Here are a couple of my previous notes on this issue:
One reason to sacrifice a man for the sake of society can be found during criminal trials. A man, Robinson, who committed a real crime (hurt someone or stole property) made it clear to everybody that he found it OK to sacrifice other people’s rights or welfare unlawfully for his own selfish ends. He is amoral; he does what he can get away with. It’s true that this time, he got caught, but he’ll be more crafty in the future, if he gets a light sentence.

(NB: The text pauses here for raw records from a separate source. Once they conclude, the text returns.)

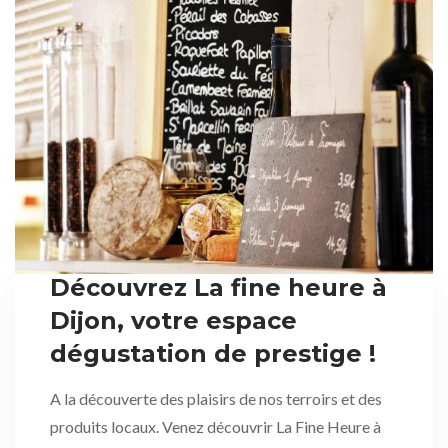
Découvrez La fine heure à
Dijon, votre espace
dégustation de prestige !
A la découverte des plaisirs de nos terroirs et des
produits locaux. Venez découvrir La Fine Heure à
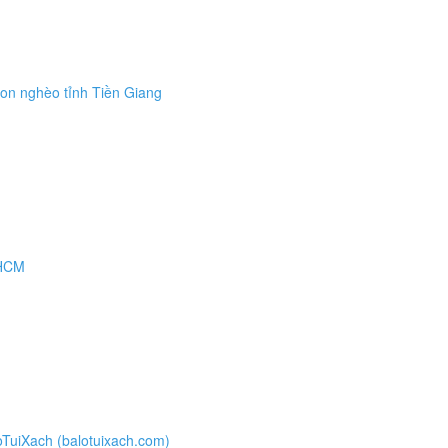
on nghèo tỉnh Tiền Giang
pHCM
oTuiXach (balotuixach.com)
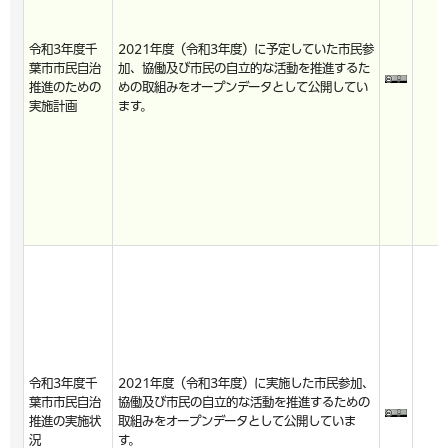
令和3年度千
2021年度（令和3年度）に予定していた市民参
葉市市民自治
加、協働及び市民の自立的な活動を推進するた
推進のための
めの取組みをオープンデータとして公開してい
実施計画
ます。
令和3年度千
2021年度（令和3年度）に実施した市民参加、
葉市市民自治
協働及び市民の自立的な活動を推進するための
推進の実施状
取組みをオープンデータとして公開していま
況
す。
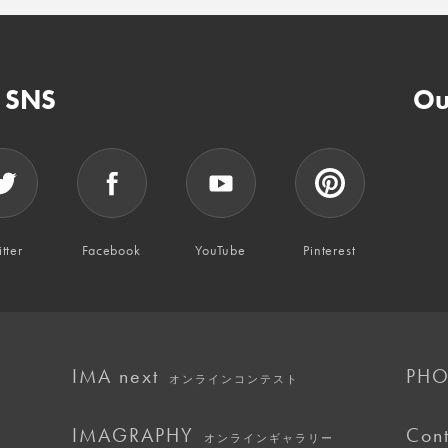
n SNS
Ou
tter
Facebook
YouTube
Pinterest
IMA next
PHO
オンラインコンテスト
IMAGRAPHY
Cont
オンラインギャラリー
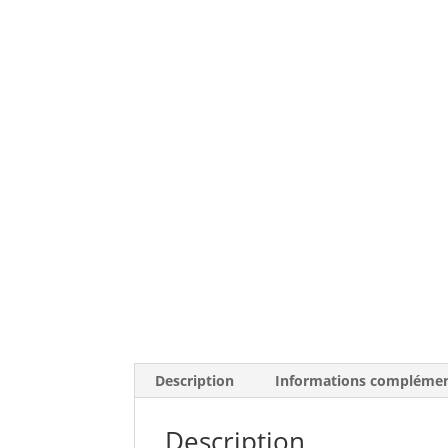
Description
Informations complémen
Description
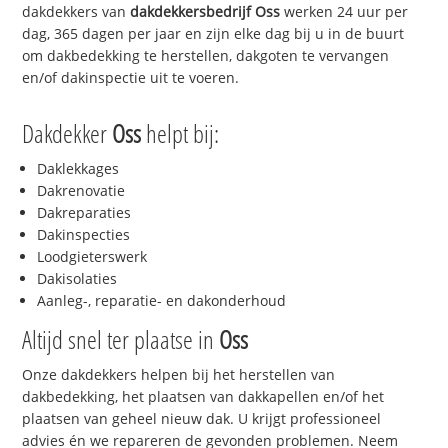
dakdekkers van
dakdekkersbedrijf
Oss
werken 24 uur per
dag, 365 dagen per jaar en zijn elke dag bij u in de buurt
om dakbedekking te herstellen, dakgoten te vervangen
en/of dakinspectie uit te voeren.
Dakdekker
Oss
helpt bij:
Daklekkages
Dakrenovatie
Dakreparaties
Dakinspecties
Loodgieterswerk
Dakisolaties
Aanleg-, reparatie- en dakonderhoud
Altijd snel ter plaatse in
Oss
Onze dakdekkers helpen bij het herstellen van
dakbedekking, het plaatsen van dakkapellen en/of het
plaatsen van geheel nieuw dak. U krijgt professioneel
advies én we repareren de gevonden problemen. Neem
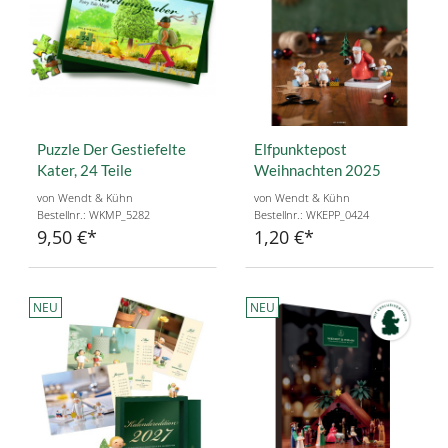
Puzzle Der Gestiefelte
Elfpunktepost
Kater, 24 Teile
Weihnachten 2025
von Wendt & Kühn
von Wendt & Kühn
Bestellnr.: WKMP_5282
Bestellnr.: WKEPP_0424
9,50 €
1,20 €
NEU
NEU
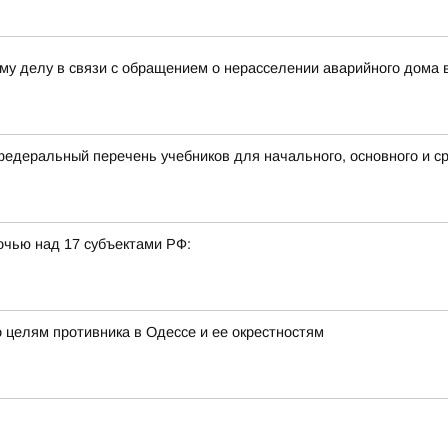
му делу в связи с обращением о нерасселении аварийного дома 
деральный перечень учебников для начального, основного и ср
очью над 17 субъектами РФ:
 целям противника в Одессе и ее окрестностям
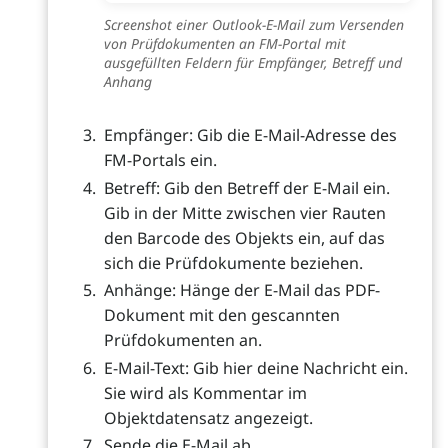
Screenshot einer Outlook-E-Mail zum Versenden
von Prüfdokumenten an FM-Portal mit
ausgefüllten Feldern für Empfänger, Betreff und
Anhang
Empfänger: Gib die E-Mail-Adresse des
FM-Portals ein.
Betreff: Gib den Betreff der E-Mail ein.
Gib in der Mitte zwischen vier Rauten
den Barcode des Objekts ein, auf das
sich die Prüfdokumente beziehen.
Anhänge: Hänge der E-Mail das PDF-
Dokument mit den gescannten
Prüfdokumenten an.
E-Mail-Text: Gib hier deine Nachricht ein.
Sie wird als Kommentar im
Objektdatensatz angezeigt.
Sende die E-Mail ab.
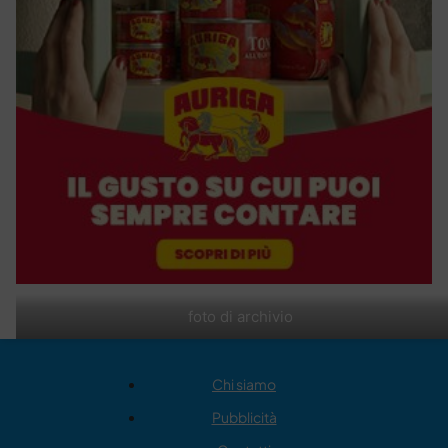
foto di archivio
Chi siamo
Pubblicità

As a result, the judge acquires the right to a symmetric retaliation: he throws the book at him. He punishes Robinson in part in order to make an example out of him to other people. The judge hopes to reinforce the deterrence stimulus for them against future crimes. The people are told: “This is how not to live. Behold Robinson’s disgrace and fall and avoid acting like him.” That may be a utilitarian decision by the judge.
(Or imagine a mother watching a public execution of Robinson with a young boy. “See him, Timmy?” she says. “Don’t be like him, or the monsters will get you.”)
Robinson becomes a tool, a means to an end, but then he considered other people his own tools. Turnabout is fair play.
In many ways, God will do unto you as you did unto others. If you never wickedly sacrificed any other person’s rights for your pleasure, or their greater happiness for your lesser happiness, then God will be prohibited by His own righteousness and goodness from sacrificing you. You will not be made an example of. You are in control of your own fate.
In short, produce more than you consume, bear fruit for others to eat, and you can be assured that God will not want to shame you for edification of all concerned.